For the foregoing reasons, we affirm the trial court judgment in favor of Crowell & *1212Owens, LLC and against Stanley Holdings, LLC and Carolyn Gay Stanley, individually and as executrix of the Succession of Harlton K. Stanley, in the amount of $85,000.00. We assess all costs of this appeal to Stanley Holdings, LLC and Carolyn Gay Stanley, individually and as executrix of the Succession of Harlton K. Stanley.

AFFIRMED.

. The Agreement itself is a legal services agreement with special conditions. These special conditions are the basis of the September 6, 2011 suit.

. The initial pleading identifies the corporation as "Machal, LLC.” However, all of the ágreements giving rise to the litigation which are found in the record refer to the entity as "Machal, Inc.” We will refer to the entity in ■its corporate capacity.

. The agreement identifies Harlton K. Stanley as the President of Machal, Inc.

. Crowell & Owens did not join Machal, Inc. as a defendant-in-reconvention.

. The record identifies H.K. Stanley as the "manager/member and majority owner” of Stanley Holdings, LLC.

. The trial court order allowing the substitution refers to Ms. Stanley as the testratrix of the succession rather than the executrix. However, the order from the probate court establishes that she is the testamentary executrix.

. The supreme court noted in Footnote 9 of the opinion that "these factors are derived from Rule 1.5(a) of the Rules of Professional Conduct!.]”

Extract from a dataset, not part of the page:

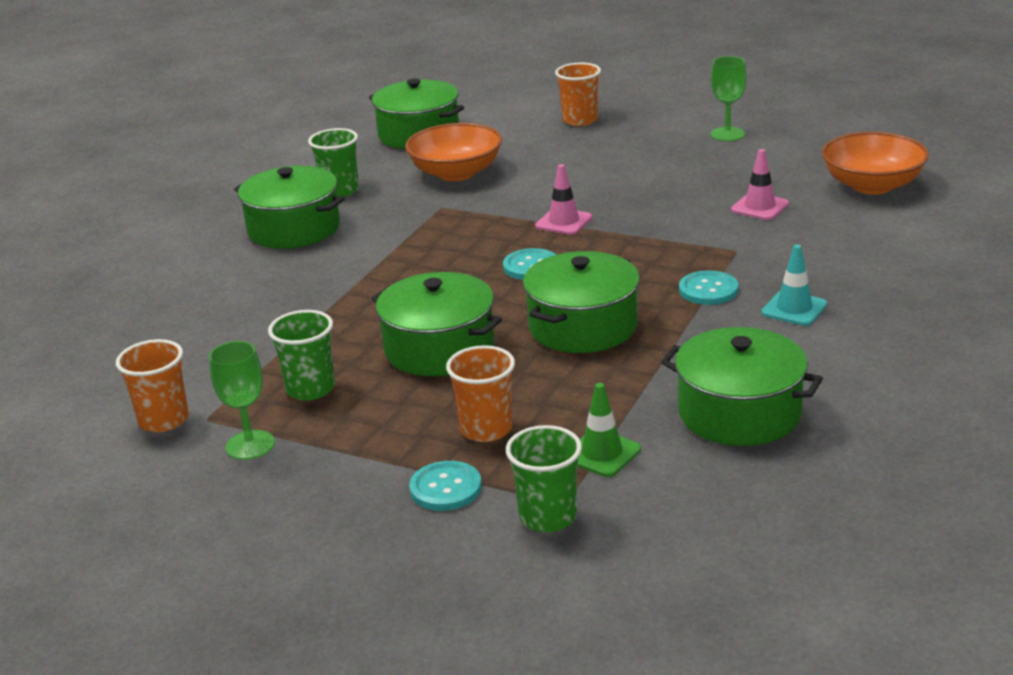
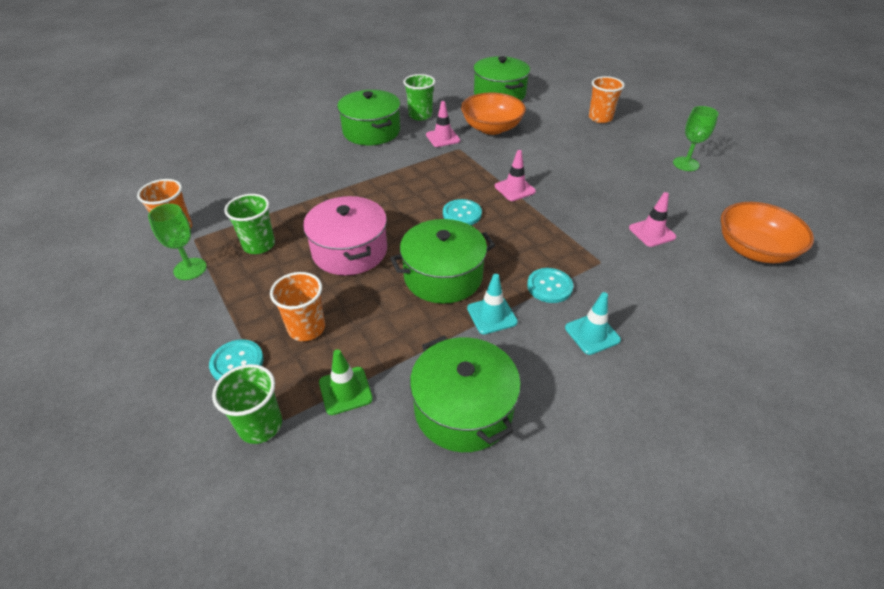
camera: 30 degrees right, 15 degrees up
(405, 203) = (443, 138): none -> pink traffic cone
(439, 348) = (350, 251): green pot -> pink pot
(677, 335) = (492, 315): none -> turquoise traffic cone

. Despite the testimonial nature of Mr. Fair-cloth’s statements at this time in the trial, he had not yet been sworn to testify.

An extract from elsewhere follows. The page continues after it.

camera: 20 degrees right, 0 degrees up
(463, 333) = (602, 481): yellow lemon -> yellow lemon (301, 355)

. He indicated this was particularly important when examining the entries of an inexperienced employee.

. Mr. Faircloth noted in his argument that the result of his firm’s services was a judgment in his client's favor of more than $1,000,000.00 when interest was added; the responsibility and importance of the litigation was significant given the amount at issue; the extent and character of the work performed by his firm was evidenced by the record before the trial court; the legal knowledge, attainment, and skill of his firm had never been questioned by any court wherein they practiced; the record reflected the number of appearances before the trial court; and the trial court could see from the record the intricacies of the facts and the diligence and skill of the attorneys representing Crowell & Owens. Thus, the trial court was well aware of the application of those factors even though Cro-well & Owens introduced no evidence directly relating to these factors.